Instruction -
How many lines in the rows below contain the word "left"? Reply with the number alone.

Input material -

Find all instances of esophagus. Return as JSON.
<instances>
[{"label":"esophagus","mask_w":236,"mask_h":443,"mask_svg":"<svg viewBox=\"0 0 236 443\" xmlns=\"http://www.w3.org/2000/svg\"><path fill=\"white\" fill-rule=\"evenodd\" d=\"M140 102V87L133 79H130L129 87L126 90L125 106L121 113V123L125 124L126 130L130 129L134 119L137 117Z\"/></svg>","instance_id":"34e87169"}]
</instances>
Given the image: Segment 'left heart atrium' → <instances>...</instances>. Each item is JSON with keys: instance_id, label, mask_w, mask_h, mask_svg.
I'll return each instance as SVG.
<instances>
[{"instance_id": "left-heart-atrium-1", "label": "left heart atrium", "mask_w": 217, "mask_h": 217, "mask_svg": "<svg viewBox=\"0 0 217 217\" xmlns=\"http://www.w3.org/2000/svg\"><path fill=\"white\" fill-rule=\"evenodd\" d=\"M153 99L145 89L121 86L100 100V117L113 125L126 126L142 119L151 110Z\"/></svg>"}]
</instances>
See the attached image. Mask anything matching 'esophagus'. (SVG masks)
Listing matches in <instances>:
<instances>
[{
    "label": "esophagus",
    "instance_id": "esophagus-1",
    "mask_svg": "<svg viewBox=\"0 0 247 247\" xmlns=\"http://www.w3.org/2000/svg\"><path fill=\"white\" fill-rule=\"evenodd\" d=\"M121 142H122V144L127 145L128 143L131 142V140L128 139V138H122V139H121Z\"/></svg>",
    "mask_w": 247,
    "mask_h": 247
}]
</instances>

Solution for this problem -
2